Even in an environment like the JVM which specifies a lot of stuff for you, it's awkward to call into Clojure from Java because of the semantic differences.

1 comments

I wasn't implying there is no problem with the semantics, just that it's much easier to deal with when you already have the parsed trees, because they're easier to reason about with code - and we can project them unambiguously.

We already do write tools for such language interoperability for specific pairs of languages, which is often really awkward because it requires us to re-implement the parsers, and only deals with entire code files rather than specific productions in the syntax.

It's pointless composing languages unless it makes sense semantically, which would need to be done on a per-language basis (or per-production rule), which is where I was hinting with using Haskell as the glue for such interoperability - because if we encode the semantics into the type system, such that one syntax expects a language box of type T in it's grammar, then one should be able to use any other language whose parser returns a T, and the semantics will be well-defined for it.

It could also provide the glue for converting between nullable types and option types for example too, by requiring that a language returning a "Nullable T" be wrapped in some function "ToOption", which converts "Nullable T" into "Option T". Attempting to use the Nullable where an Option is expected would fail to parse. How ToOption is implemented is left to the author of the code.

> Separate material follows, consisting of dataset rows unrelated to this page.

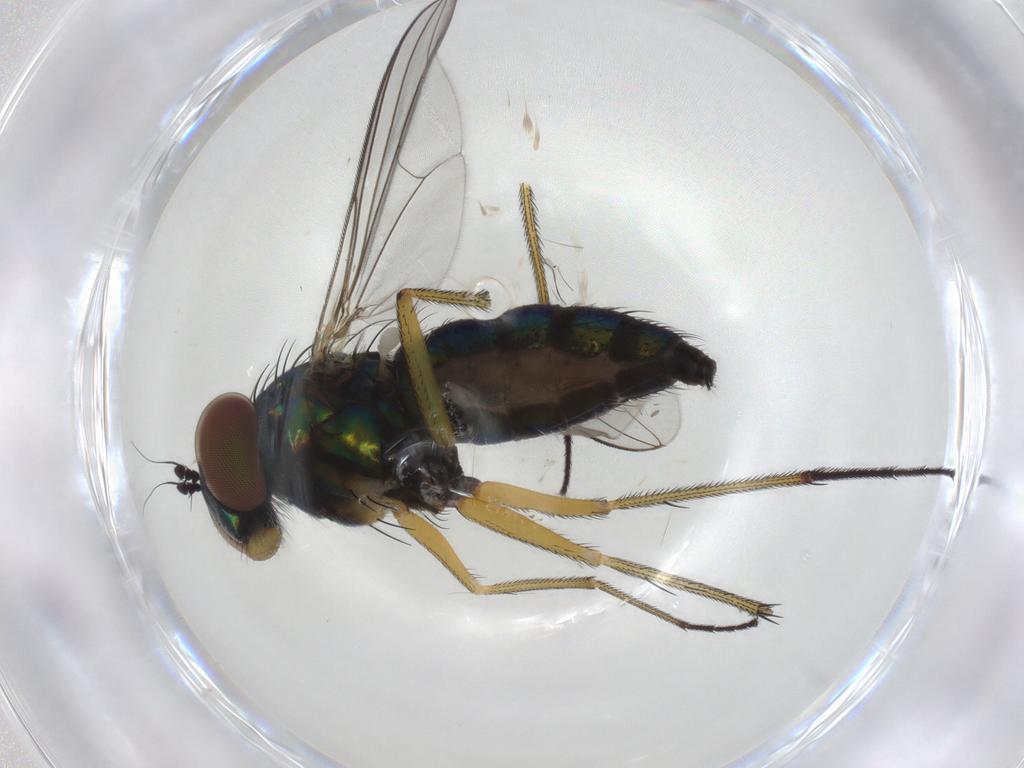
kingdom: Animalia
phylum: Arthropoda
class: Insecta
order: Diptera
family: Dolichopodidae
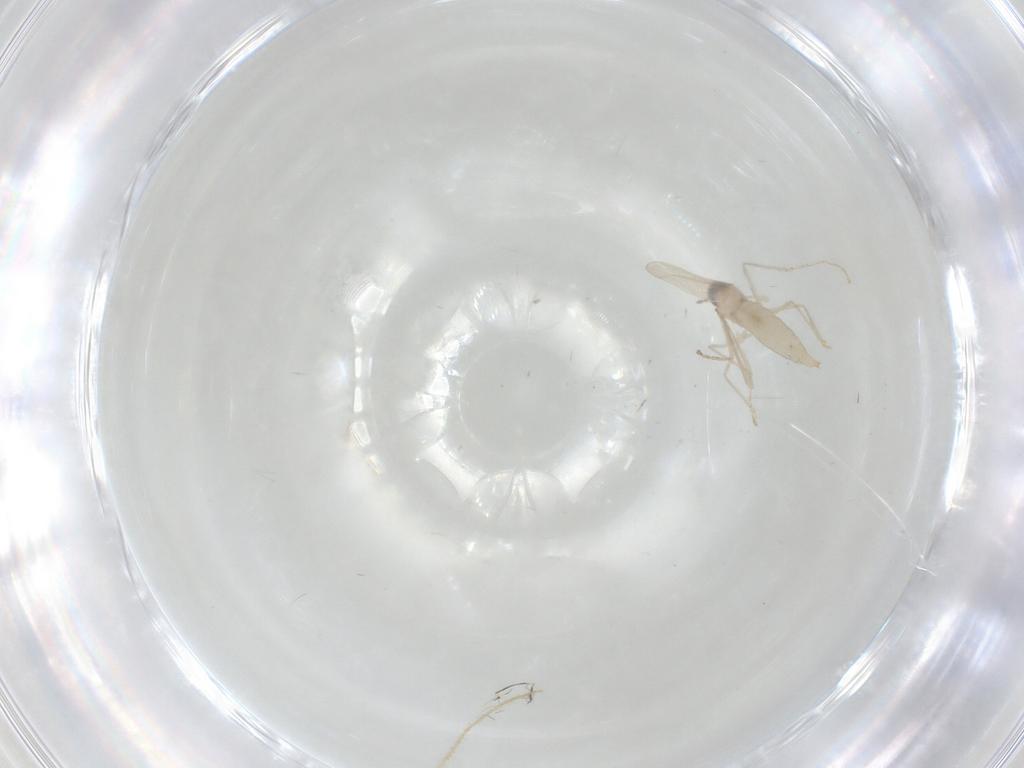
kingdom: Animalia
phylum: Arthropoda
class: Insecta
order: Diptera
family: Chironomidae
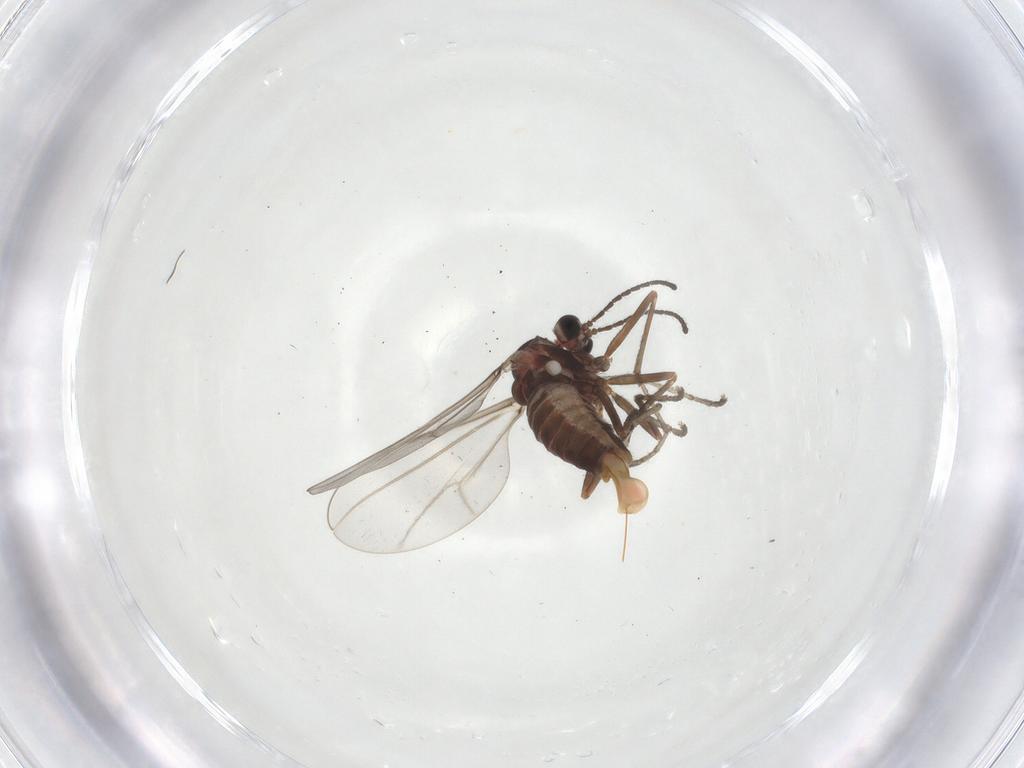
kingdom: Animalia
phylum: Arthropoda
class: Insecta
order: Diptera
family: Cecidomyiidae
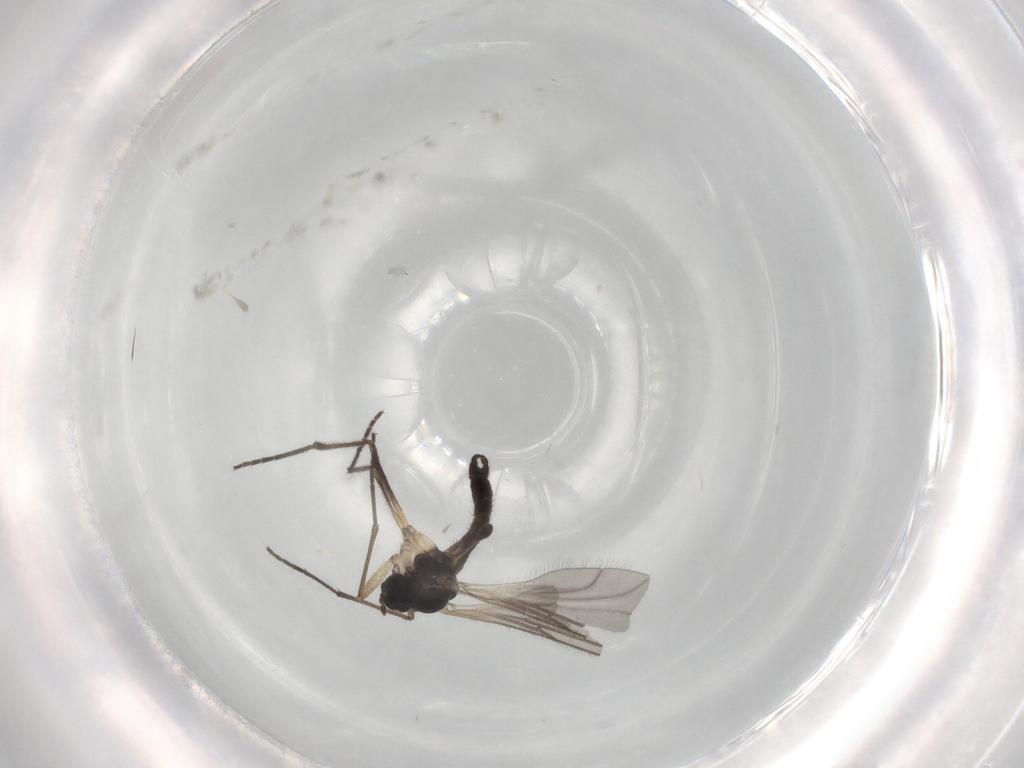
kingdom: Animalia
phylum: Arthropoda
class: Insecta
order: Diptera
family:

It's much easier to have interoperability between individual production rules in different languages (which share many parts in common) versus "whole text files" which we currently have, which basically require the languages be almost equivalent to convert between them.

Also as a result of storing the semantic information as opposed to sequential text, it would be possible for the user to chose his preferred syntax for any semantic elements in the tree, since they're just working on a pretty-printed version. Most of the concerns about "code style" disappear because they're detatched from the actual meaning that is stored.